# Hacker News Project

**Exercise Description**: This was a quick data analysis on the types of user posts on the Hacker News website. The goal here was to understand the volume of *Ask* and *Show* posts as well as to compare the difference in engagement between the two based on the number of comments they received. In order to get more practice manipulating list of lists in Python, this exercise was done without using Numpy and Pandas. The data set being explored here is available on Kaggle. 

In [20]:
from csv import reader
import datetime as dt

pd.options.display.max_rows = 999

Reading the Hacker News csv in as a list of lists below:

In [2]:
opened = open("hacker_news.csv")
read = reader(opened)
hn = list(read)

In [6]:
headers = hn[0]
hn = hn[1:]

In [7]:
headers

['id', 'title', 'url', 'num_points', 'num_comments', 'author', 'created_at']
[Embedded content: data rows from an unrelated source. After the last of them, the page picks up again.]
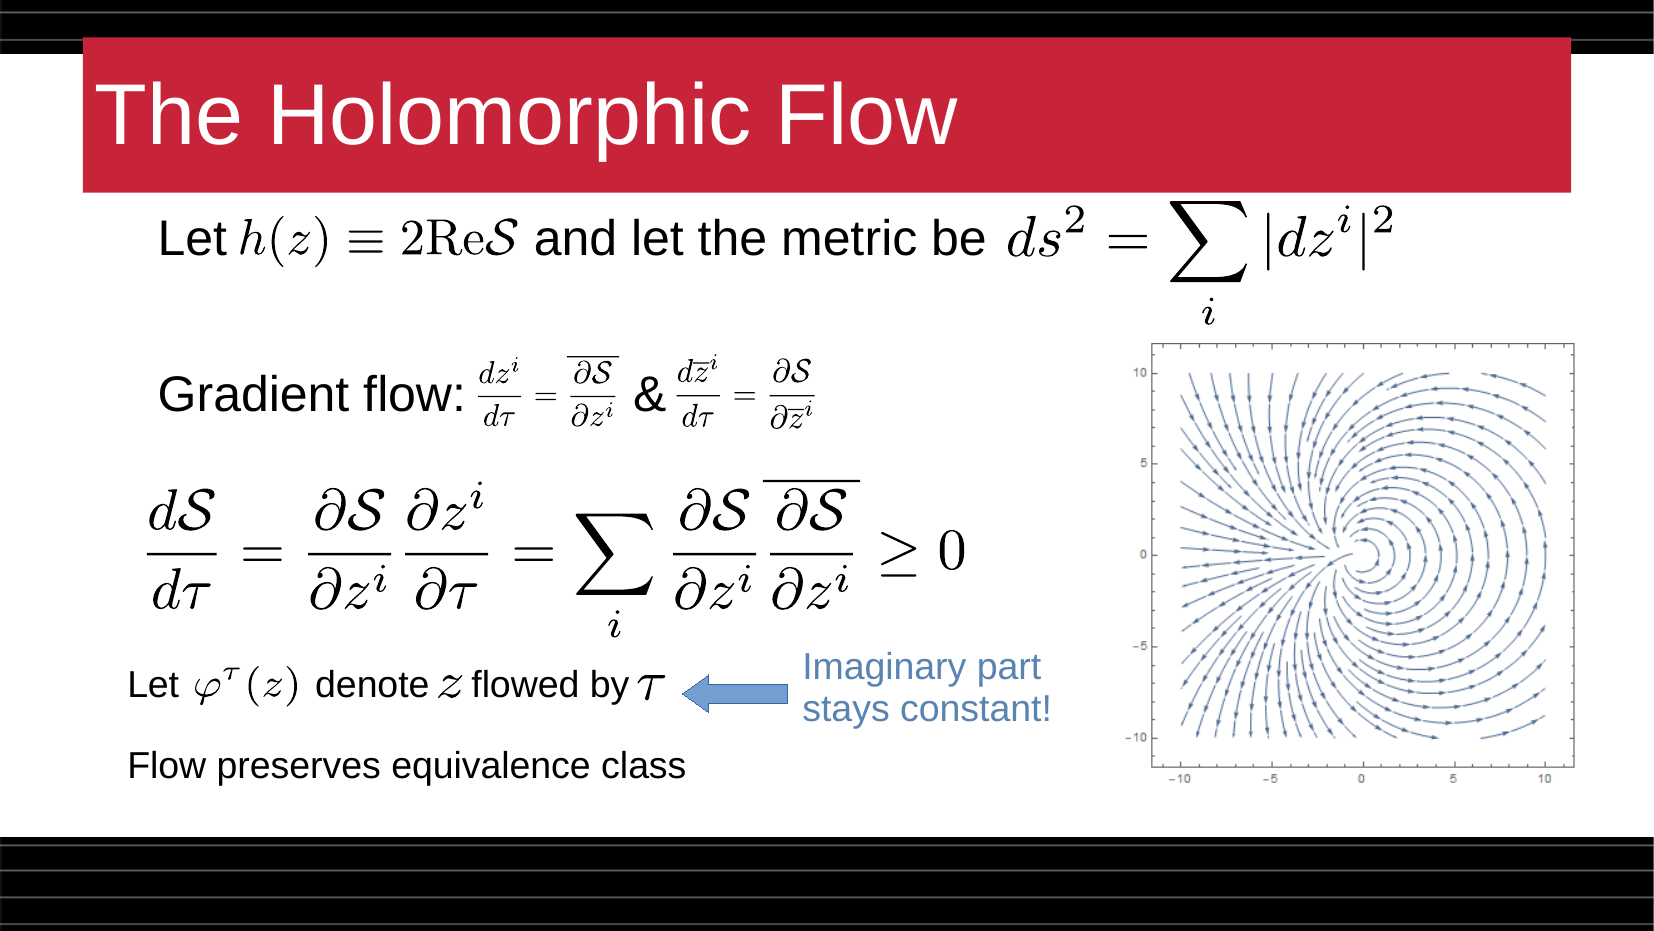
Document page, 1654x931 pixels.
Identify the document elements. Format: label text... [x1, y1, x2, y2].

text_box [438, 675, 463, 699]
text_box [146, 479, 965, 638]
text_box [682, 674, 787, 713]
text_box [676, 353, 815, 429]
text_box Let denote flowed by [112, 655, 676, 713]
text_box [195, 666, 297, 707]
picture [1125, 343, 1576, 788]
picture [0, 837, 1654, 931]
text_box [478, 356, 620, 427]
text_box [240, 216, 518, 268]
text_box Flow preserves equivalence class [112, 737, 713, 794]
text_box [637, 675, 666, 701]
list Let and let the metric be Gradient flow: & [86, 210, 1576, 751]
title The Holomorphic Flow [82, 37, 1572, 193]
text_box Imaginary part stays constant! [787, 638, 1088, 738]
picture [0, 0, 1654, 54]
text_box [1008, 201, 1393, 325]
Separating user posts by **Ask**, **Show**, and **Other**

In [11]:
ask_posts = []
show_posts = []
other_posts = []

for i in hn:
    if i[1].lower().startswith('ask hn'):
        ask_posts.append(i)
    elif i[1].lower().startswith('show hn'):
        show_posts.append(i)
    else:
        other_posts.append(i)

print(str(len(ask_posts)) + ' Ask Posts')
print(str(len(show_posts)) + ' Show Posts')
print(str(len(other_posts)) + ' Other Posts')

9139 Ask Posts
10158 Show Posts
273822 Other Posts


Determing which of the two post types receive more comments on average:

In [19]:
total_ask_comments = 0
total_show_comments = 0

for i in ask_posts:
    total_ask_comments += int(i[4])

for i in show_posts:
    total_show_comments += int(i[4])

avg_ask_comments = total_ask_comments / len(ask_posts)
avg_show_comments = total_show_comments / len(show_posts)
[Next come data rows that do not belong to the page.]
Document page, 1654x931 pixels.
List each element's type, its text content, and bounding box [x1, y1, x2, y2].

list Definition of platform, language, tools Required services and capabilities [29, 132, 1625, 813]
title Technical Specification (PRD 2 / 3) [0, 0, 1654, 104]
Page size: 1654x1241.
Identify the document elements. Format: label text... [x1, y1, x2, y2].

print('Ask Comments Avg ' + str(round(avg_ask_comments,2)))
print('Show Comments Avg ' + str(round(avg_show_comments,2)))

Ask Comments Avg 10.39
Show Comments Avg 4.89


Ask posts received more comments on average than Show posts on Hacker News.
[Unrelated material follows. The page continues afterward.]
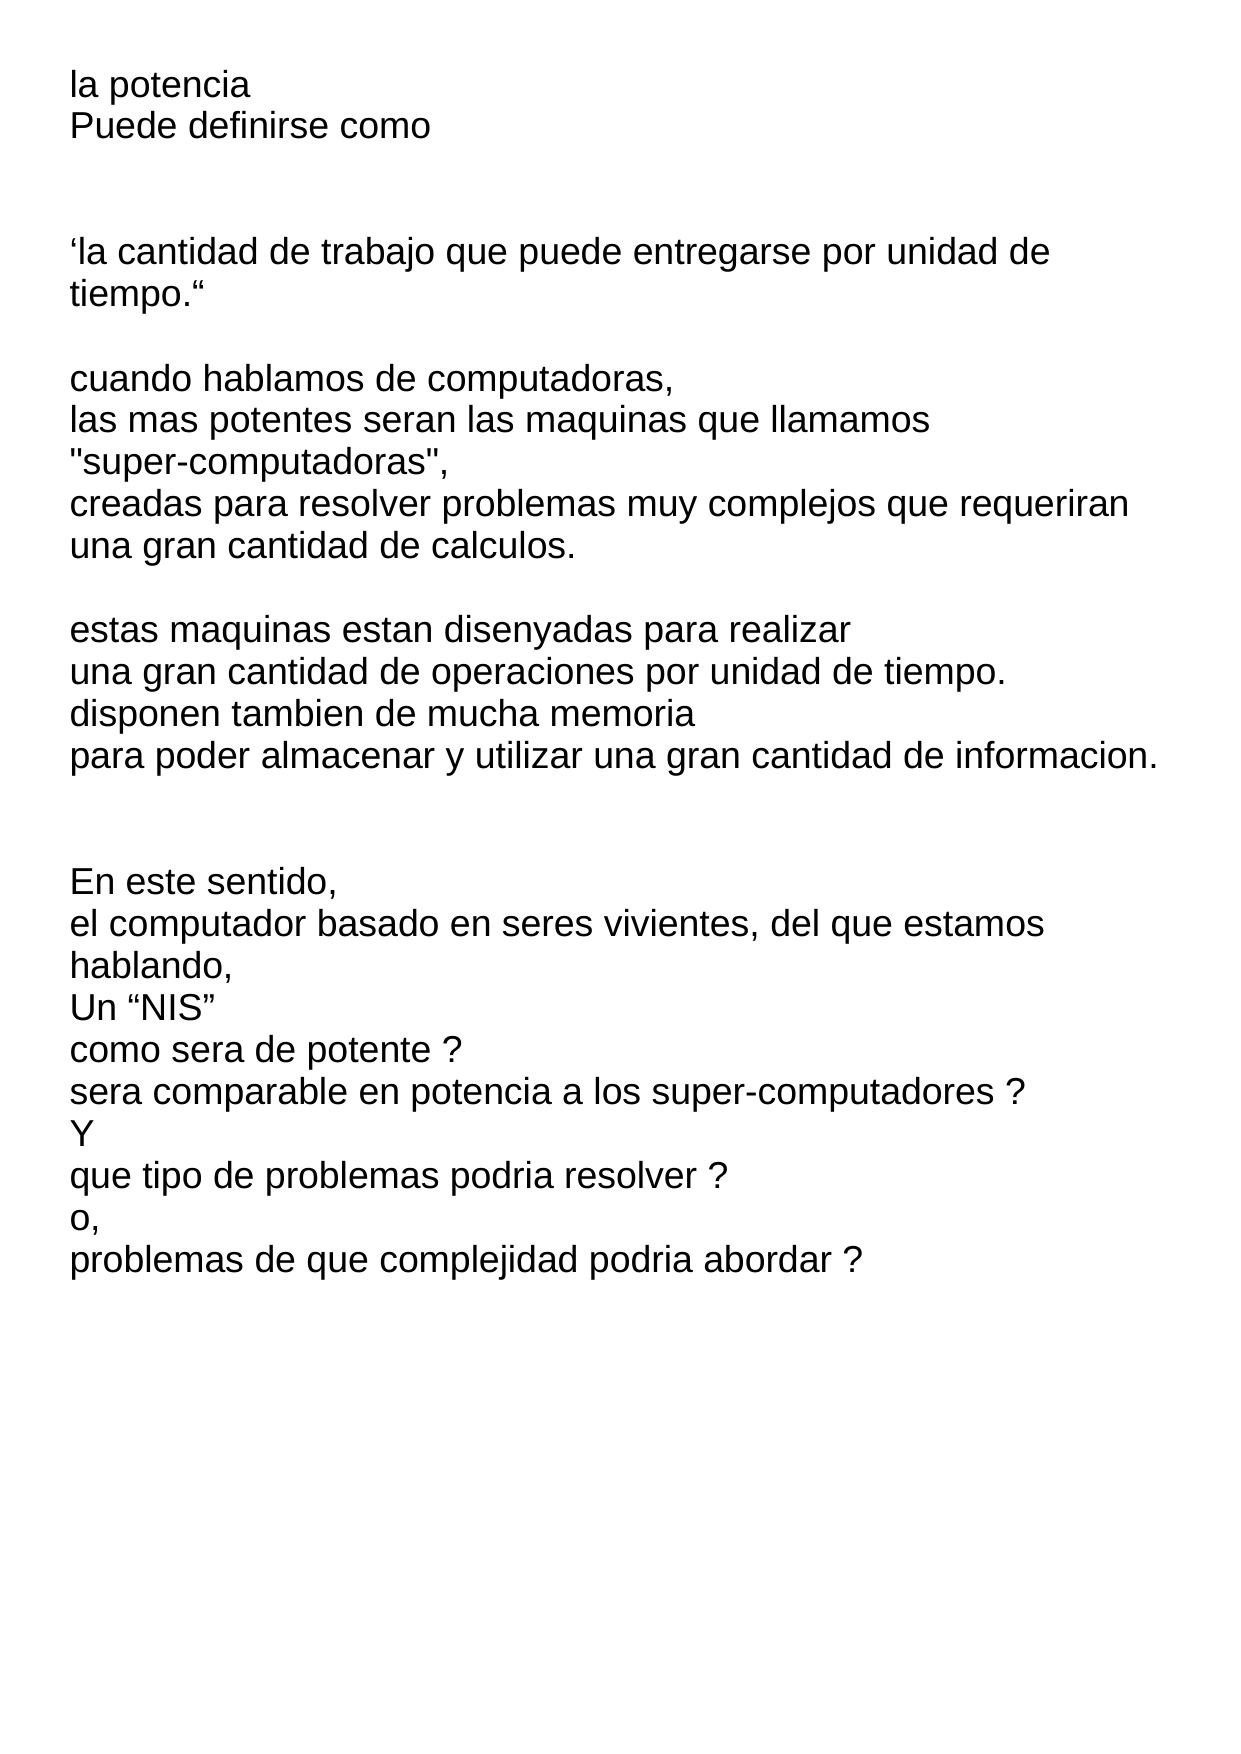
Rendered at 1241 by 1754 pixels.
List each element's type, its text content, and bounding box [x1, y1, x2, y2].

Exploring whether Ask posts received more comments at certain times of the day as compared to others:

In [24]:
print(headers)
print(ask_posts[0])

['id', 'title', 'url', 'num_points', 'num_comments', 'author', 'created_at']
['12578908', 'Ask HN: What TLD do you use for local development?', '', '4', '7', 'Sevrene', '9/26/2016 2:53']


In [46]:
result_list = []

for i in ask_posts:
    result_list.append([i[6],int(i[4])])
    
counts_by_hour = {}
comments_by_hour = {}

for i in result_list:
    hour = dt.datetime.strptime(i[0],'%m/%d/%Y %H:%M').hour
    if hour in counts_by_hour:
        counts_by_hour[hour] += 1
        comments_by_hour[hour] += i[1]
    else:
        counts_by_hour[hour] = 1
        comments_by_hour[hour] = i[1]

In [61]:
avg_comments_hr = []

for i in comments_by_hour:
    avg = round(comments_by_hour[i]/counts_by_hour[i],2)
    avg_comments_hr.append ([avg, i])

avg_comments_hr = sorted(avg_comments_hr,reverse=True)

In [62]:
avg_comments_hr

[[28.68, 15],
 [16.32, 13],
 [12.38, 12],
 [11.14, 2],
 [10.68, 10],
 [9.71, 4],
 [9.69, 14],
 [9.45, 17],
 [9.19, 8],
 [8.96, 11],
 [8.8, 22],
 [8.79, 5],
 [8.75, 20],
 [8.69, 21],
 [7.95, 3],
 [7.94, 18],
 [7.71, 16],
 [7.56, 0],
 [7.41, 1],
 [7.16, 19],
 [7.01, 7],
 [6.78, 6],
 [6.7, 23],
 [6.65, 9]]

In [66]:
print("Top 5 Hours for Ask Posts Comments")

for row in avg_comments_hr[:5]:
        template = "{}: {} average comments per post."
        hour = str(row[1])
        hour = dt.datetime.strptime(hour,'%H').strftime("%H:%M")
        output = template.format(hour,row[0])
        print(output)

Top 5 Hours for Ask Posts Comments
15:00: 28.68 average comments per post.
13:00: 16.32 average comments per post.
12:00: 12.38 average comments per post.
02:00: 11.14 average comments per post.
10:00: 10.68 average comments per post.


If you are thinking about sharing an Ask post on Hacker News, **3pm** is probably a good time to do it if you are looking to maximize engagement through comments.